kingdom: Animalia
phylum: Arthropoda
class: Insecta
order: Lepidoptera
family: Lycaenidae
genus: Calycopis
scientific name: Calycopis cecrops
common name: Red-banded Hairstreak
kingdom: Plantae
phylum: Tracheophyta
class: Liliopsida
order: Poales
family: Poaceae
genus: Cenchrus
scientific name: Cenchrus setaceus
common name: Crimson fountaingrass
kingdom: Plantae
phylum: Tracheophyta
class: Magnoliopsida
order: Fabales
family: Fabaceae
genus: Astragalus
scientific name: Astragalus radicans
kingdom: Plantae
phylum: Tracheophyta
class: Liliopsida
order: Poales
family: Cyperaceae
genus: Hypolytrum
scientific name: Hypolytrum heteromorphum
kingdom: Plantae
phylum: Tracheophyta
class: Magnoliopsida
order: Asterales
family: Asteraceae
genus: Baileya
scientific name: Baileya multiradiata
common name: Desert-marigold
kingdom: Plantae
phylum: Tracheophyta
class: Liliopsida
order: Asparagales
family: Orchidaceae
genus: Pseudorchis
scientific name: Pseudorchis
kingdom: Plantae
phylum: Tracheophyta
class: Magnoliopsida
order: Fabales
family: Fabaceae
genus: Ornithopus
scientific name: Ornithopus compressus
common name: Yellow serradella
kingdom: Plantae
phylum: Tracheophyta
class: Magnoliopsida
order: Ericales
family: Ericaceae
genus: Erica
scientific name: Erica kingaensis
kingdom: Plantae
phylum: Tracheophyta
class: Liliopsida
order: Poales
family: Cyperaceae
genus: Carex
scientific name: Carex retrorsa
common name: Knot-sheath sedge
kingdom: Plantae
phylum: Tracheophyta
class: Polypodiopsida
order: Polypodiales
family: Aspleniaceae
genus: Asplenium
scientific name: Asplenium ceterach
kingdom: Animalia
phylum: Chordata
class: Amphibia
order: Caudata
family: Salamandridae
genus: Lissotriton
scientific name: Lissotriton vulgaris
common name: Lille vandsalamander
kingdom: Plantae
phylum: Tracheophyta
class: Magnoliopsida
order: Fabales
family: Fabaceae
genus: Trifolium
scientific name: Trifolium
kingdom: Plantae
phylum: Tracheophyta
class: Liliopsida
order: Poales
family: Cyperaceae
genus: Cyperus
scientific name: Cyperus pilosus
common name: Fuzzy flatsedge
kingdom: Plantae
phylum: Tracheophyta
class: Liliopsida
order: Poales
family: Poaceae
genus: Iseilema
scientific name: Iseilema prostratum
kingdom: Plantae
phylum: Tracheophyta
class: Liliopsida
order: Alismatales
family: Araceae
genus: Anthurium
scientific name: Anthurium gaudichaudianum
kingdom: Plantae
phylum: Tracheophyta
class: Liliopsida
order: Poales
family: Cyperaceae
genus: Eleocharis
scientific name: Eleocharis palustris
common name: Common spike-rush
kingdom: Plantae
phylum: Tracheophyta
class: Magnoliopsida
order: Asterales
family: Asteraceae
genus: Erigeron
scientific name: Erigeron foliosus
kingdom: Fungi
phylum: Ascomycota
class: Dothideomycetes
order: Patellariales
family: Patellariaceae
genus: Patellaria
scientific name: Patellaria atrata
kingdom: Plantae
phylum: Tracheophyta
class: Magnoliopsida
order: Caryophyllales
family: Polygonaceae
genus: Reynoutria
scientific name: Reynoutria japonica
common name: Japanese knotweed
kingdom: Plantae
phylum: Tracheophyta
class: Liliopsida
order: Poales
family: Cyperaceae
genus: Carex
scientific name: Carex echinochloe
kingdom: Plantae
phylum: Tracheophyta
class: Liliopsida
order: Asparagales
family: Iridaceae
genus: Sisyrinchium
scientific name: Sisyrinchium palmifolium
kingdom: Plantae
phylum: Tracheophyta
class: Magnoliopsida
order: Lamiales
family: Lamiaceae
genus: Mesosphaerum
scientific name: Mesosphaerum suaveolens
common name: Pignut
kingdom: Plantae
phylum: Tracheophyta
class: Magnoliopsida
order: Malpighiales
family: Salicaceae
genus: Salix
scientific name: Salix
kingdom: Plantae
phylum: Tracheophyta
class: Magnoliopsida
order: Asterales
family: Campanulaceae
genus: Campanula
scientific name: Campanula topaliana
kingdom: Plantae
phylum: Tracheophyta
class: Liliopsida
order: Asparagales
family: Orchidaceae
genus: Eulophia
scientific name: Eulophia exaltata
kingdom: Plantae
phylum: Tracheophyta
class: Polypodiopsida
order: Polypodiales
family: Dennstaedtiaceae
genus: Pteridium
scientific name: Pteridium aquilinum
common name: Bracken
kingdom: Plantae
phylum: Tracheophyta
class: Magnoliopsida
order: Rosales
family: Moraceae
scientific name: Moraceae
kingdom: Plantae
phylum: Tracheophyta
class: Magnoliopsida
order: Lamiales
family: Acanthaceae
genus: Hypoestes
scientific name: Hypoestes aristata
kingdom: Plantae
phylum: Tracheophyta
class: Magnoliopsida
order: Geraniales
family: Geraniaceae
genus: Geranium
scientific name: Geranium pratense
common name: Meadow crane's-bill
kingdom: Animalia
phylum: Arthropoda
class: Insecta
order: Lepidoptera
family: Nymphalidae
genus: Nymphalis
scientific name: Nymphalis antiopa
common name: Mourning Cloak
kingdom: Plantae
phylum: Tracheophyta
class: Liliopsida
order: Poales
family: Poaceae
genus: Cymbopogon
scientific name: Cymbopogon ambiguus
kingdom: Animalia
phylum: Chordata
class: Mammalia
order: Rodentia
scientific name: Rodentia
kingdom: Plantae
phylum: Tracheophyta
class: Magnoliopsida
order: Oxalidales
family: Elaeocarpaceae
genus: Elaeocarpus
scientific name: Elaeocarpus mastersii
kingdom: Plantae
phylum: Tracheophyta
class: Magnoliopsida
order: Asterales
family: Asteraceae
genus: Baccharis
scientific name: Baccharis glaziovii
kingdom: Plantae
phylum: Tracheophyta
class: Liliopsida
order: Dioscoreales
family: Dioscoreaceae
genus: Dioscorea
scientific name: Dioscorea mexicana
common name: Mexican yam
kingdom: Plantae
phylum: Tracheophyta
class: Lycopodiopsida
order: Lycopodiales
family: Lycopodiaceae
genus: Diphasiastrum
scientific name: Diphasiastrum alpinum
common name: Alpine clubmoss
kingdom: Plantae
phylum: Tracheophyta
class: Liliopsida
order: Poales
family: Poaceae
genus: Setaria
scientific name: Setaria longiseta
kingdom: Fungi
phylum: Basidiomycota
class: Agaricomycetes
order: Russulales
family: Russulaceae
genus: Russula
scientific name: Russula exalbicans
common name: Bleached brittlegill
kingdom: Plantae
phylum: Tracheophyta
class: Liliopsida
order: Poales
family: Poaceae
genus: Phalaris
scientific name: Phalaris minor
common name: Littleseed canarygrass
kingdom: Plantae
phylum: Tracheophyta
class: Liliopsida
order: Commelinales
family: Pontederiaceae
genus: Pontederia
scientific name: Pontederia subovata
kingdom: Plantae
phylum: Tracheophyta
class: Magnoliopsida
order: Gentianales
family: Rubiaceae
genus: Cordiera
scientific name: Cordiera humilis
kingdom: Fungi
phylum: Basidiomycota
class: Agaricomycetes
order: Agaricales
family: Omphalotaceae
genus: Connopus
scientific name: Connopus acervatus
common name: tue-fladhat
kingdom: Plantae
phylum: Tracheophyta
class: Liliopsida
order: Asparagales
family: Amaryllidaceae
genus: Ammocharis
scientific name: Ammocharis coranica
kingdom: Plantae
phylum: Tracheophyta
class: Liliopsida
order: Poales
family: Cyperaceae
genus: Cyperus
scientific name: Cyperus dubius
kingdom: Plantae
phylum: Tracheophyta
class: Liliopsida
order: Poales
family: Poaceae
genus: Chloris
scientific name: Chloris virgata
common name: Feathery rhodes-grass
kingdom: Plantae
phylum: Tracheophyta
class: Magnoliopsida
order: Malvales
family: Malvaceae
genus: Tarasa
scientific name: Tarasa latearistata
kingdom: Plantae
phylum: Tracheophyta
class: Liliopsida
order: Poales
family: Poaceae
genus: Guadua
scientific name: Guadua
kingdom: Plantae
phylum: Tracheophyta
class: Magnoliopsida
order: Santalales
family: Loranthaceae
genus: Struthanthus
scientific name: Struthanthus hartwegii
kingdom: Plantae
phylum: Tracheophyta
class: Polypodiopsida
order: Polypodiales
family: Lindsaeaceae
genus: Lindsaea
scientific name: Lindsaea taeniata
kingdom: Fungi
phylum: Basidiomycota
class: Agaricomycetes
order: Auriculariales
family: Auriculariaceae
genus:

* _Required work_:
Copy out everything in the records from the line containing "order: Dioscoreales" down to the line containing "scientific name: Diphasiastrum alpinum", with both of those lines included.

* _Solution to the exercise_:
order: Dioscoreales
family: Dioscoreaceae
genus: Dioscorea
scientific name: Dioscorea mexicana
common name: Mexican yam
kingdom: Plantae
phylum: Tracheophyta
class: Lycopodiopsida
order: Lycopodiales
family: Lycopodiaceae
genus: Diphasiastrum
scientific name: Diphasiastrum alpinum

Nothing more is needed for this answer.